What the exercise asks: Make an exact copy of the records, and keep the pictures out of it.

Dataset records:
== Segment start ==

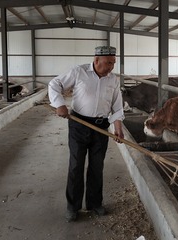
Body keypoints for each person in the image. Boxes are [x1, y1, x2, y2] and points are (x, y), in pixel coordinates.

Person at [48, 46, 125, 222]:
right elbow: (55, 84)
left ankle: (95, 203)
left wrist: (117, 126)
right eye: (108, 63)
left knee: (97, 167)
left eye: (113, 63)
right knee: (76, 165)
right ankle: (73, 207)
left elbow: (117, 105)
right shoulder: (79, 72)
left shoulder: (113, 80)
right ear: (96, 60)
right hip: (79, 125)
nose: (111, 67)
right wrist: (59, 104)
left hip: (100, 127)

== Segment end ==

Task answer:
Body keypoints for each person in the image. Boxes are [x1, y1, x2, y2] and points are (x, y), in pixel coordinates.

Person at [48, 46, 125, 222]:
right elbow: (55, 84)
left ankle: (95, 203)
left wrist: (117, 126)
right eye: (108, 63)
left knee: (97, 167)
left eye: (113, 63)
right knee: (76, 165)
right ankle: (73, 207)
left elbow: (117, 105)
right shoulder: (79, 72)
left shoulder: (113, 80)
right ear: (96, 60)
right hip: (79, 125)
nose: (111, 67)
right wrist: (59, 104)
left hip: (100, 127)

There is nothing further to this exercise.